Michael Reinhardt, JP Morgan
Thanks. Most of my questions have been answered, I guess. Just wanted to, you know, circle back to some comments that, you know, you have made over the last twelve, eighteen months, about, you know, some of the asset purchases and overall portfolio-ship that you have, kind of, referred to, in terms of the land investment strategy that you have done. And, in particular, I am thinking about some of the asset purchases, you know, that you have highlighted in California – Palm Creek, for example. Also the reactivation of the Ins Prada and, you know, some of the Vegas properties there, which, you know, you have referred to as good cost bases.

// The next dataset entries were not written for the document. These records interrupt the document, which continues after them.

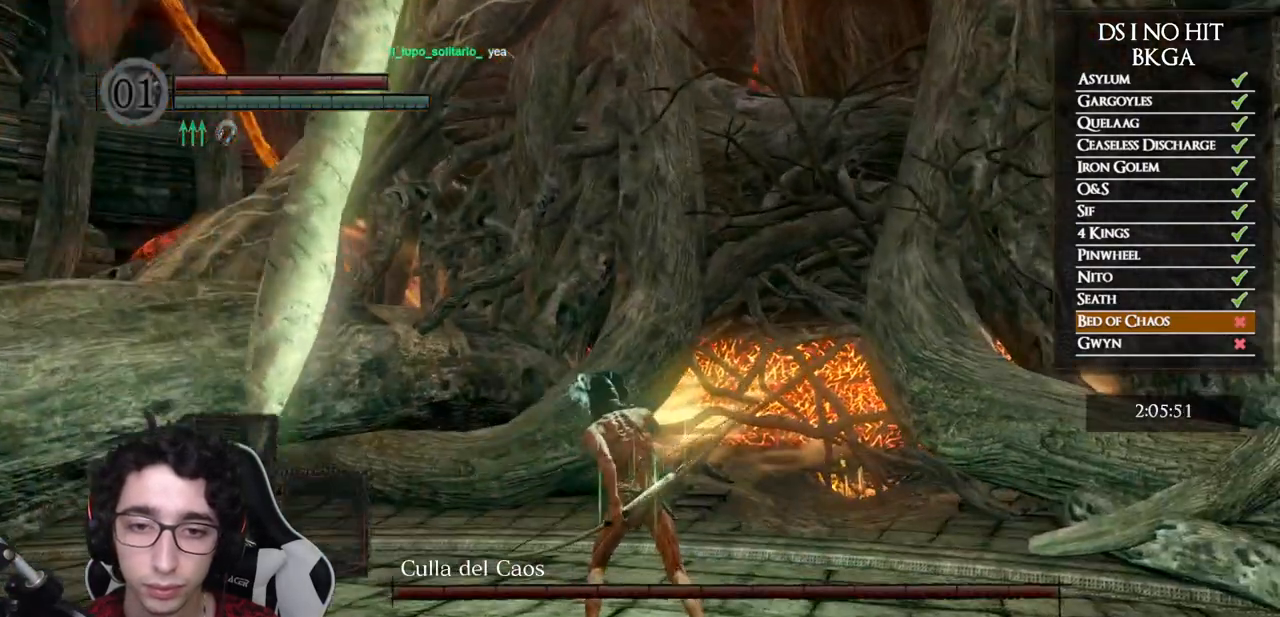
{"buttons": [], "left_stick": "center", "right_stick": "down-right", "events": [[33, "DPAD_LEFT", "down"], [133, "DPAD_LEFT", "up"], [233, "right_stick", "center"], [383, "right_stick", "down-right"]]}
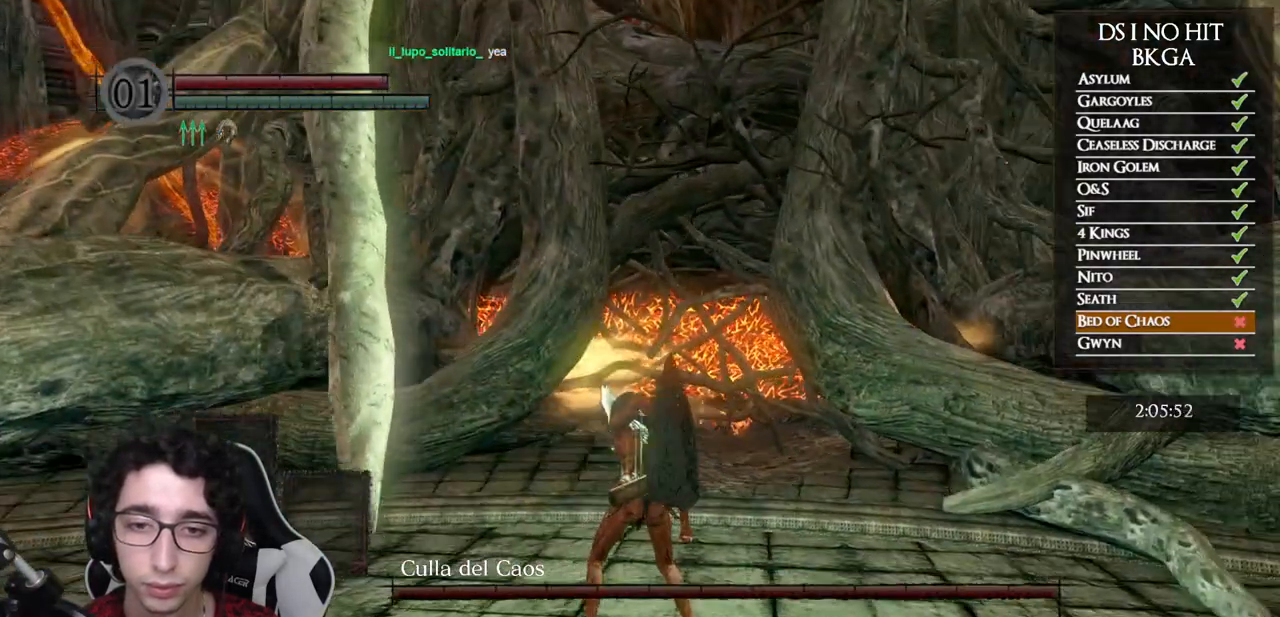
{"buttons": [], "left_stick": "center", "right_stick": "right", "events": [[17, "right_stick", "center"], [167, "right_stick", "right"], [317, "right_stick", "center"], [350, "left_stick", "up"], [417, "right_stick", "right"], [483, "left_stick", "center"]]}
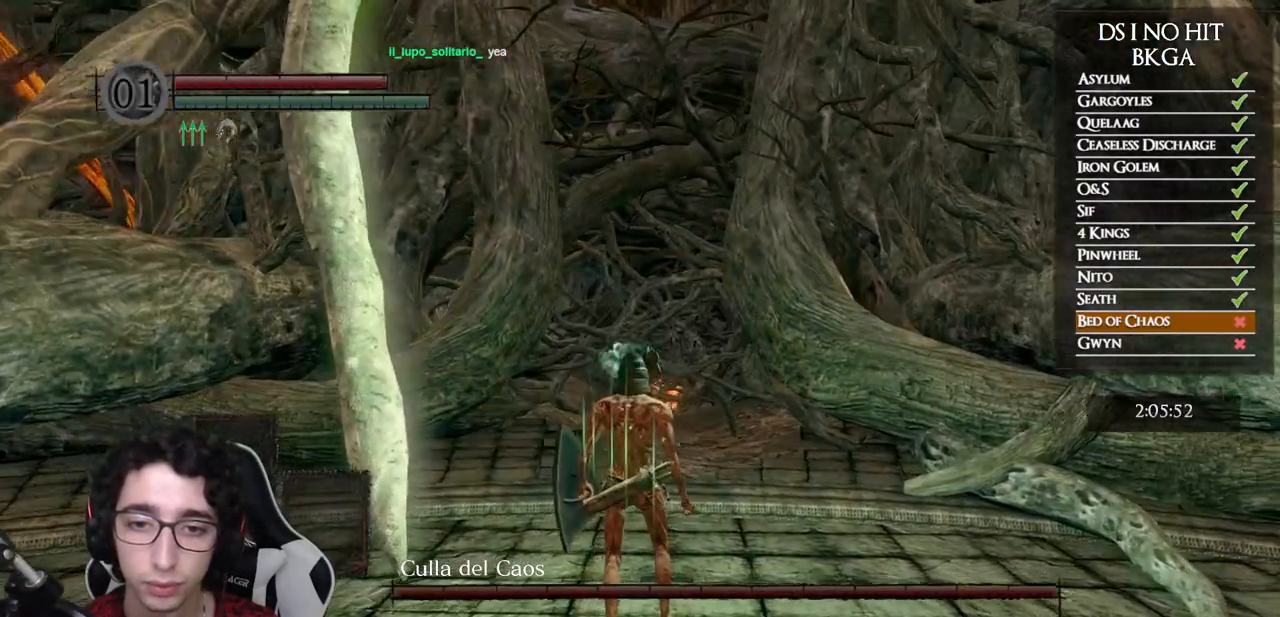
{"buttons": [], "left_stick": "center", "right_stick": "center", "events": [[50, "right_stick", "center"]]}
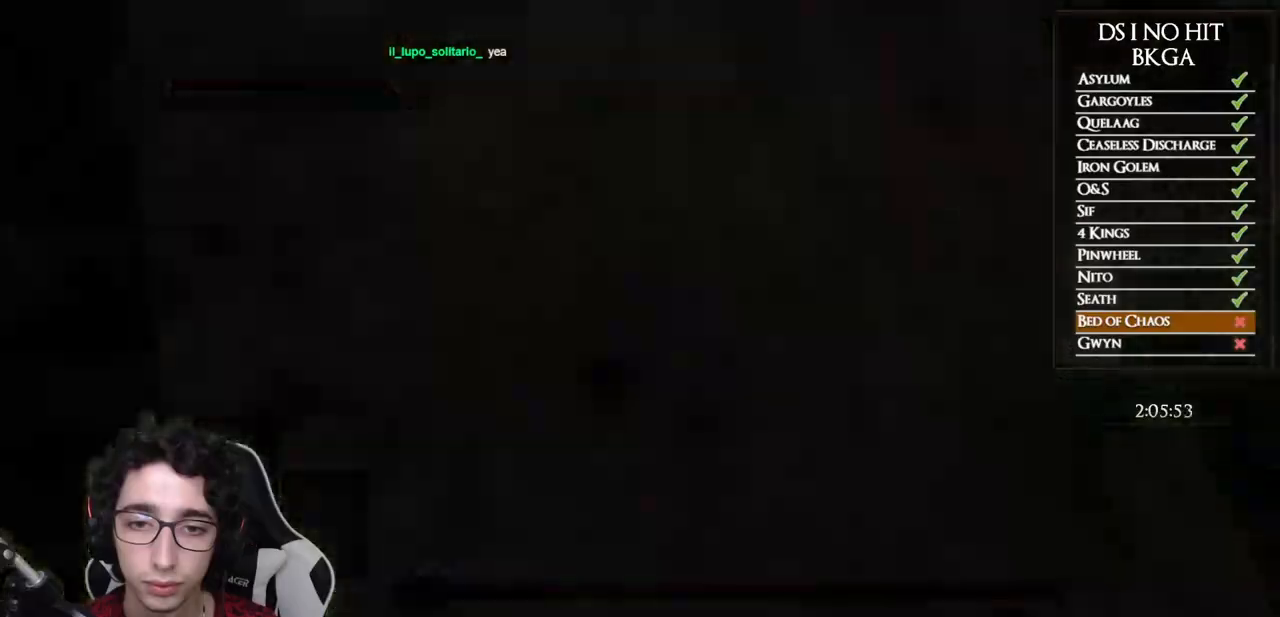
{"buttons": [], "left_stick": "center", "right_stick": "center", "events": []}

What I am trying to get to is, you know, with this kind of pushing out of the 20% of gross margin goal – it would have seen that before, and you kind of walked through what the drivers were in terms of the gross margin outlook for the next few quarters. The fact is that you have been caught right now by a little bit softer pricing relative to cost, but you would have seen that at the same time that you had positive momentum in this portfolio-ship from some of the purchases, again, that I mentioned. I guess, the question here is, you know, were those assets generating a 20% gross margin or better? Had things changed? Was the goal of achieving 20% in some ways dependent on, you know, the price inflation? Because it appears that there is something a little bit off relative to the expectations 12 months ago.

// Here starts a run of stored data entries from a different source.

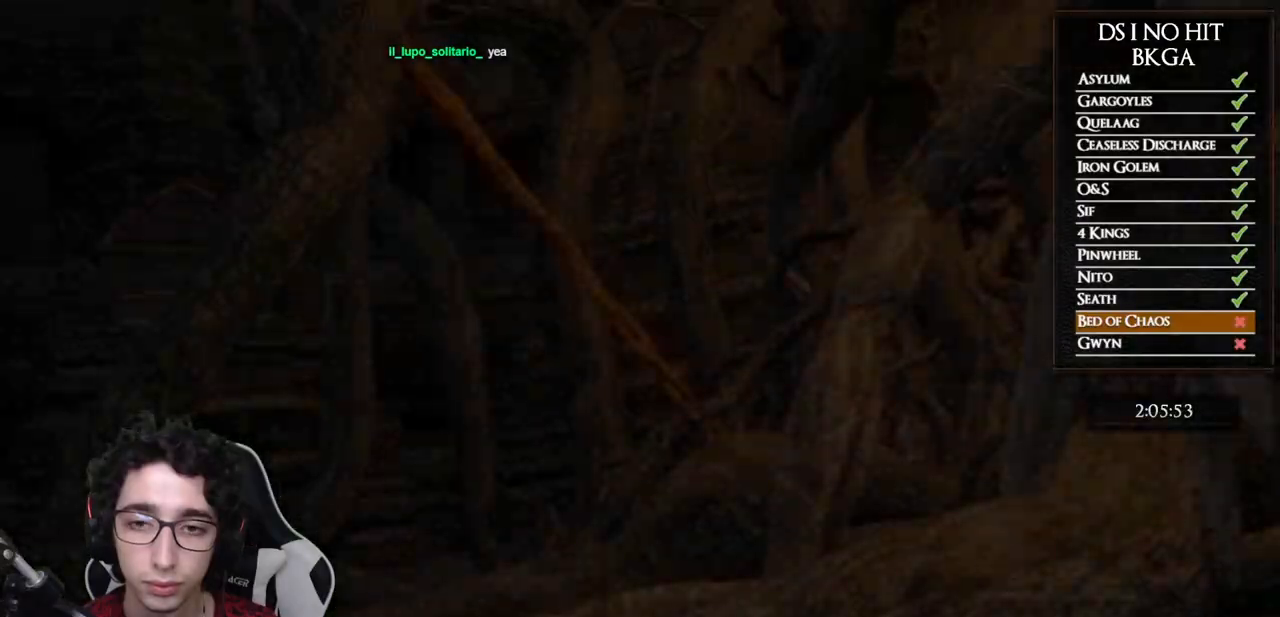
{"buttons": [], "left_stick": "up", "right_stick": "down", "events": [[150, "START", "down"], [283, "START", "up"], [283, "left_stick", "up"], [450, "right_stick", "down"]]}
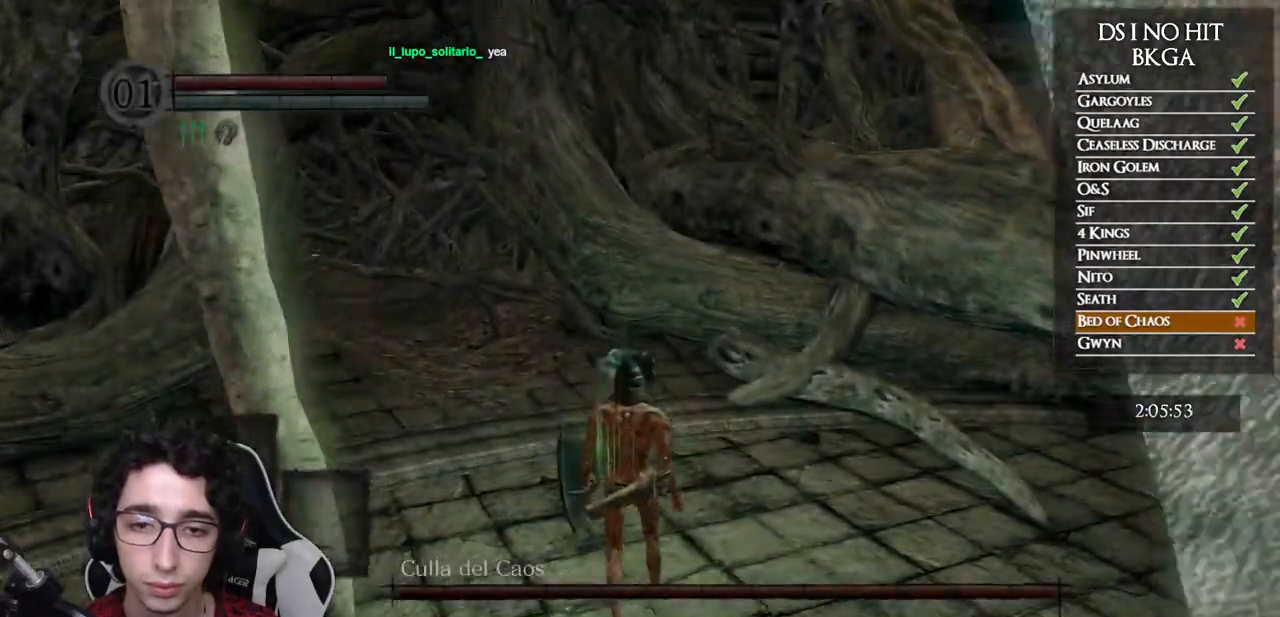
{"buttons": [], "left_stick": "up", "right_stick": "center", "events": [[50, "right_stick", "center"], [250, "right_stick", "left"], [417, "right_stick", "center"]]}
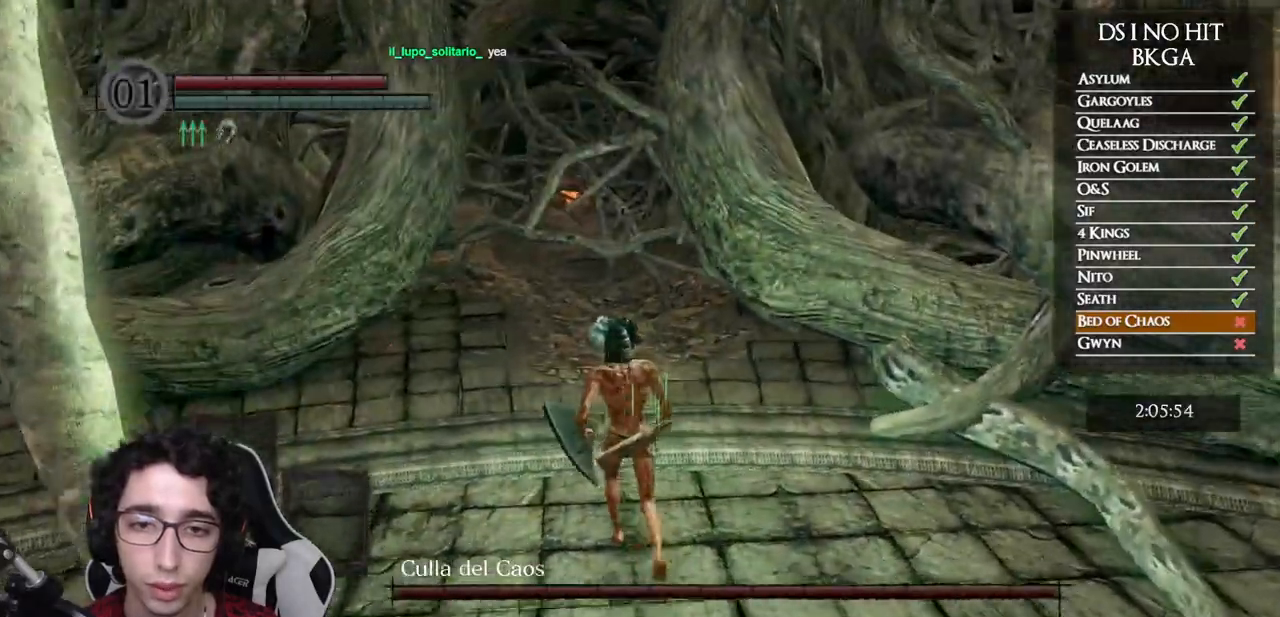
{"buttons": [], "left_stick": "center", "right_stick": "center", "events": [[83, "left_stick", "center"]]}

Jeff Mezger, President, Chief Executive Officer and Director
Mike, as we are always sure with this group. We don’t underwrite with inflation. We don’t. I always take the view, if your price goes up, your cost goes up with it, and if you link this to the comments we have made on the pressure under axe. If we acquired a community, we underwrite a community about the lots opening for sale – and the western side of the Inland Empire as an example – and you get a point of price pressure and a point or two of cost pressure, you are not at a 20% margin. It’s not that you under grow it; you had some changes in the input data, I’ll say, from when you acquired it.
The other thing that goes on and Jeff touched on it – we had a couple of communities close out in the 4th Quarter, that were acquisitions in California that we made back in 2012, where in some cases they were finished lots and we built through those. In the typical life cycle of a quarter it would open up at or below the 20% as you get momentum in the community and it would close out well above 20%. That’s what happened with those that closed out in the 4th Quarter and we have this turn over going on where a lot of communities are closing out and the new ones are opening up at lower margins, and we expect as they mature, and we get into the year, and they are opened longer, then you see the margin left.
Michael Reinhardt, JP Morgan
I appreciate that. I guess, you know, with some of those, you know, the Plum Creek and the others that you highlighted at the last analyst day, you know, are the margin expectations intact as we sit here today, in terms of, I would assume, being above 20% , you know? Perhaps if you can also talk about Las Vegas and what the contribution might be there, over the next couple of years? Is that business perhaps close relative to the overall mix of closings? Would that also be a positive contributor to your margin mix?
Jeff Mezger, President, Chief Executive Officer and Director
Mike, when you touched on Plum Creek and you said, is it over 20% – we just opened it in the 4th Quarter. We never said when we bought it, it was over 20%, so, I can tell you it’s not over 20% today. But for the most part, our new acquisitions are performing within a range. Some are better, some are not as good as when we underwrote them and that’s the part of your portfolio of business. You keep flogging things where you are below, and capitalize on where you are above. When it comes to Las Vegas, as I mentioned in a comment before, the market is holding well for us; Ins Prada, in particular is selling very well right now. If you think of Vegas, relative to my comment on the seasoning of communities and how they would open a little under but that they would exceed over time – that happened with some that closed out in the 4th Quarter.
If you go to Vegas, we closed out a lot of communities in the 1st Quarter of last year – where we had previously had a lot of price run up on assets that we had purchased opportunistically below cost of replacement – and we had some very very strong margins in Vegas, Q-1 of last year, well above 20%. As you watch Ins Prada, which is now open, and I think we are now just getting into deliveries out there. It would become a big part of that business; we will see it lift our margins in Las Vegas, if not for the company.
Operator
Thank you. At this time I will turn the floor back to the management for closing comments.
Jeff Mezger, President, Chief Executive Officer and Director
Ok. I would again like to thank everyone for joining us on the call today. We look forward to sharing our success in the future as the year unfolds. Thank you.
Operator
Thank you. This concludes today’s teleconference. You may now disconnect your mic this time. Let me thank you for your participation.